On First Favorites and Late Discoveries

By the time a shoot wraps, I usually already have a favorite.

It happens quickly - sometimes before I’ve even sat down to edit. One frame rises to the surface. It carries the feeling of the day, the effort, the small victories and near-misses, the sense of having arrived somewhere after hours of looking. That image becomes the one I measure the rest against. The obvious choice. The photograph. Other times, it’s pure gut feeling or what I like to call an “emotional knee jerk reaction”.

But as 2025 comes to a close, I’ve been thinking about how unreliable that first certainty can be - and how much of my real growth as a photographer has come from returning to old work long after the moment has passed, with an eye that has quietly, steadily changed.

There are images I dismissed years ago that now feel unexpectedly complete. Images I was too close to, too impatient with, or simply not yet able to read. Not because the photographs changed, but because I did.

Photography has a strange relationship with time. We make decisions quickly, but we understand them slowly.

There’s a particular kind of energy that lives inside the edit immediately after a shoot. You’re still carrying the weight of the day: the problem-solving, the pressure, the conversations, the quiet moments when something finally clicked. The photographs aren’t just images yet - they’re evidence. Of effort. Of decisions. Of having made it through.

That’s usually when a favorite announces itself.

It isn’t always the strongest frame, but it’s the one that feels the most familiar. The one that contains the story of the day. The one that rewards you for the work you just did. And for a while, that’s enough.
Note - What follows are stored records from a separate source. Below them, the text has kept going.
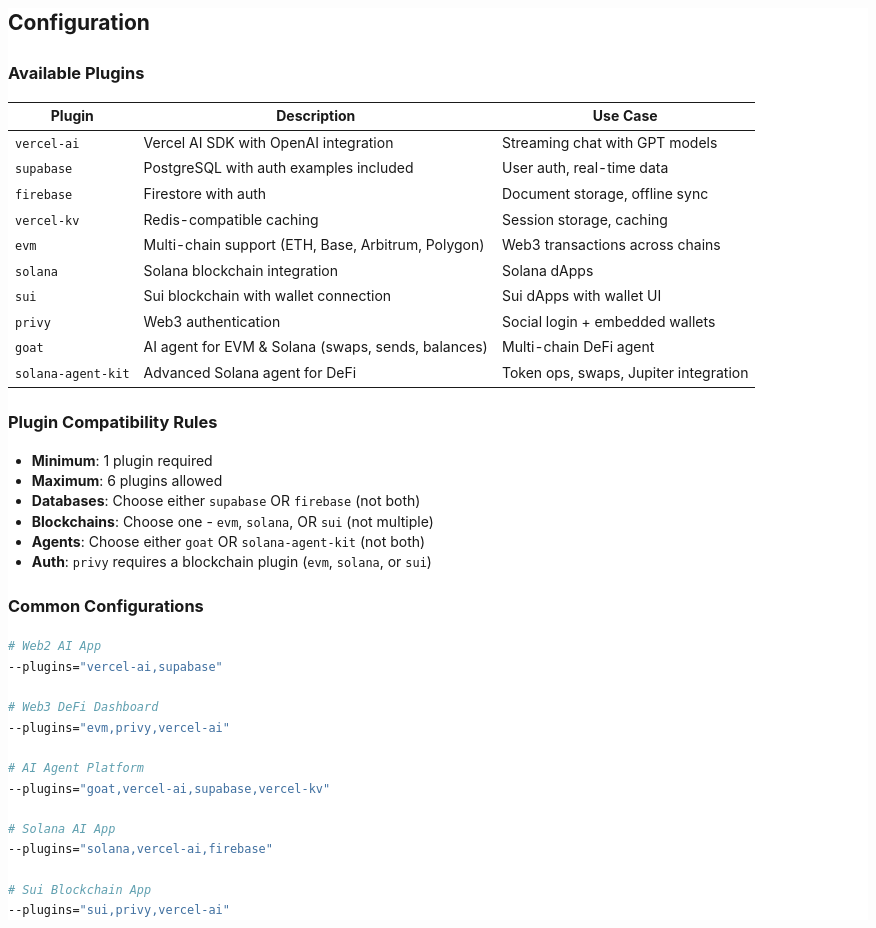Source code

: ## Configuration

### Available Plugins

| Plugin | Description | Use Case |
|--------|-------------|----------|
| `vercel-ai` | Vercel AI SDK with OpenAI integration | Streaming chat with GPT models |
| `supabase` | PostgreSQL with auth examples included | User auth, real-time data |
| `firebase` | Firestore with auth | Document storage, offline sync |
| `vercel-kv` | Redis-compatible caching | Session storage, caching |
| `evm` | Multi-chain support (ETH, Base, Arbitrum, Polygon) | Web3 transactions across chains |
| `solana` | Solana blockchain integration | Solana dApps |
| `sui` | Sui blockchain with wallet connection | Sui dApps with wallet UI |
| `privy` | Web3 authentication | Social login + embedded wallets |
| `goat` | AI agent for EVM & Solana (swaps, sends, balances) | Multi-chain DeFi agent |
| `solana-agent-kit` | Advanced Solana agent for DeFi | Token ops, swaps, Jupiter integration |

### Plugin Compatibility Rules

- **Minimum**: 1 plugin required
- **Maximum**: 6 plugins allowed
- **Databases**: Choose either `supabase` OR `firebase` (not both)
- **Blockchains**: Choose one - `evm`, `solana`, OR `sui` (not multiple)
- **Agents**: Choose either `goat` OR `solana-agent-kit` (not both)
- **Auth**: `privy` requires a blockchain plugin (`evm`, `solana`, or `sui`)

### Common Configurations

```bash
# Web2 AI App
--plugins="vercel-ai,supabase"

# Web3 DeFi Dashboard
--plugins="evm,privy,vercel-ai"

# AI Agent Platform
--plugins="goat,vercel-ai,supabase,vercel-kv"

# Solana AI App
--plugins="solana,vercel-ai,firebase"

# Sui Blockchain App
--plugins="sui,privy,vercel-ai"
```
What I’ve learned, is that this kind of certainty has very little to do with the photograph itself. It has much more to do with where you are when you’re looking at it.

Time creates a different kind of edit.

Every year or so, I find myself opening old folders - projects I thought I had fully understood, collections I believed I had already chosen from. And almost without fail, something new appears. An image I overlooked. A moment I didn’t trust. A quiet frame that suddenly feels complete in a way the obvious ones no longer do.

Nothing about the photograph has changed.
But my way of seeing has.

My tolerance for stillness has grown.
My patience with subtlety has sharpened.
I notice faces differently now.
Light differently.
What feels finished.
What feels honest.

The act of editing becomes less about choosing what impresses me in the moment, and more about recognizing what holds its weight over time.

I don’t think the instinct to choose quickly will ever disappear. And I don’t think it should. There’s something honest about that first attachment - about the excitement of recognition, about trusting your gut in the heat of the moment, about allowing yourself to feel when a photograph lands.

But I’ve learned to hold that instinct more lightly.

The longer I do this, the more I value the second encounter with my work - the one that happens months or years later, when the noise of the day has faded and I can finally meet the image on its own terms. That’s when I start to understand what I was actually trying to make.

As 2025 comes to a close, I find myself thinking less about the photographs I chose quickly, and more about the ones that waited for me. The ones that only revealed themselves after my eye had settled, after my taste had sharpened, after my way of observing had grown a little more patient, a little more precise.

That slow education feels like the real work.

The pictures don’t age.
We do.

And sometimes, that’s what allows us to finally see them.